Pemilik Restoran di Swedia Tolak Jual Minuman ke Pembakar Alquran
Momika menodai Alquran dan bendera Irak.
REPUBLIKA.CO.ID, STOCKHOLM -- Pria berkebangsaan Irak, yang membakar Alquran di Swedia, Salwan Momika, ditolak dari sebuah restoran milik seorang imigran Kristen Irak, Ibrahim Sirimci.
Sirimci, pemilik restoran di ibu kota Stockholm, menolak menjual minuman ringan ke Momika. Pemilik restoran membagikan kejadian itu secara langsung di media sosial.

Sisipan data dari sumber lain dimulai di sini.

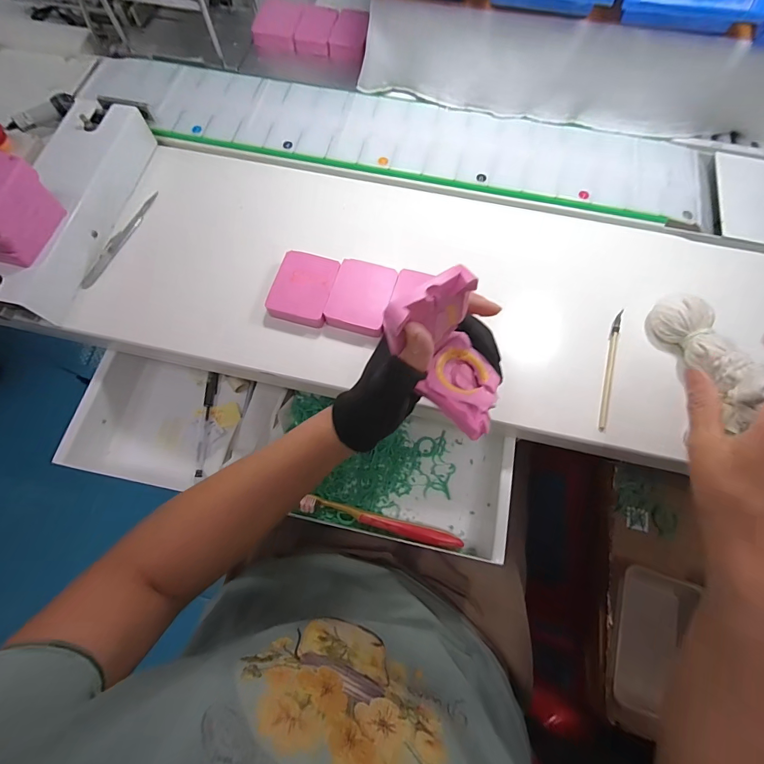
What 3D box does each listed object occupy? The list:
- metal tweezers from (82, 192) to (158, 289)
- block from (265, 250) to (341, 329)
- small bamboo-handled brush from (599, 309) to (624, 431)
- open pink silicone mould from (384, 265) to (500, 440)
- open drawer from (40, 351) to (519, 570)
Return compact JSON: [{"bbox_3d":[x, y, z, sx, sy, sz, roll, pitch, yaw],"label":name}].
[{"bbox_3d":[-0.287,-0.156,0.427,0.018,0.009,0.130,21,72,7],"label":"metal tweezers"},{"bbox_3d":[-0.078,-0.093,0.390,0.057,0.015,0.070,16,71,6],"label":"block"},{"bbox_3d":[0.219,-0.014,0.374,0.007,0.008,0.126,18,72,6],"label":"small bamboo-handled brush"},{"bbox_3d":[0.049,-0.013,0.260,0.062,0.123,0.048,-45,42,-14],"label":"open pink silicone mould"},{"bbox_3d":[-0.091,0.075,0.431,0.456,0.074,0.186,11,71,4],"label":"open drawer"}]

Seorang warga Kristen Irak yang juga berada di restoran itu mengatakan kepada Momika: "Saya juga orang Irak, saya seorang Kristen. Apa yang Anda lakukan memalukan. Anda menghina Islam. Anda menyakiti kami seperti Anda menyakiti orang lain."
Sirimci mengatakan, Momika datang ke tokonya untuk membeli minuman ringan, dan ketika dia menyadari siapa dirinya, dia tidak menjualnya kepadanya.
"Dia datang ke toko saya dan ingin membeli minuman ringan. Saya mengenalinya dan berkata, 'Kamu adalah orang yang membakar Quran, kamu tidak dapat memiliki minuman ringan,'" kata Sirimci dilansir dari laman TRT World pada Selasa (25/7/2023).
Momika, pria asal Irak yang tinggal di Swedia, membakar Alquran di bawah perlindungan polisi di depan Masjid Stockholm pada hari pertama Idul Adha.
Pada 20 Juli, Momika menodai Alquran dan bendera Irak di bawah perlindungan polisi di depan Kedutaan Besar Irak di Stockholm.
Slogan Nazi dilarang tapi bakar Alquran diizinkan ...
Organisasi Kerja Sama Islam (OKI) akan segera bertindak jika Pemerintah Swedia tak mengamendemen aturannya terkait penyebaran kebencian. Hal ini disampaikan pengamat geopolitik Arab Saudi, Salman Al-Ansari.
"Jika Pemerintah Swedia tidak memperbaiki sistem hukum yang mengizinkan ekstremis dan kelompok radikal menyebarkan kebencian, saya tak akan kaget OKI mengambil keputusan tak terduga," kata Ansari dalam program Frankly Speaking Arab News, Ahad (23/7/2023).
Pernyataan Ansari muncul bersamaan dengan kecaman OKI terhadap aksi pembakaran Alquran di Denmark yang dilakukan kelompok ekstremis sayap kanan Danske Patrioter (Patriot Denmark) di luar Kedubes Irak di Kopenhagen, Jumat (21/7/2023).
Ia menuding Pemerintah Swedia berlaku hipokrit. Ia mencontohkan aktivis kelompok sayap kanan menghadapi penindakan hukum karena menggunakan slogan Nazi sedangkan tindakan-tindakan anti-Muslim tak dikenai hukum apapun.
"Mereka berdalih, aksi pembakaran Alquran atau kitab suci apapun merupakan bagian dari kebebasan berekspresi. Jadi, bagaimana dengan slogan Nazi?" tanya Ansari. Padahal tindakan penistaan itu merupakan kebencian terhadap 1,7 miliar orang, baik Muslim, Kristen, maupun Yahudi.
‘’Membakar kitab suci mana pun, apakah Alquran, Injil, atau Taurat itu menjijikan dan tak bisa dibenarkan. Ini tindakan kebencian yang ekstrem. Jika bukan kebencian mengapa mengangkat kebencian? Ini pertanyaan saya,’’ ujar Ansari.
Maka itu, dijelaskan Ansari, yang diharapkan semua pihak adalah kaji ulang oleh Swedia atas sistem hukum mereka. Ini akan berdampak pada nasib mereka juga terutama dalam hubungan diplomasi dengan puluhan negara Muslim.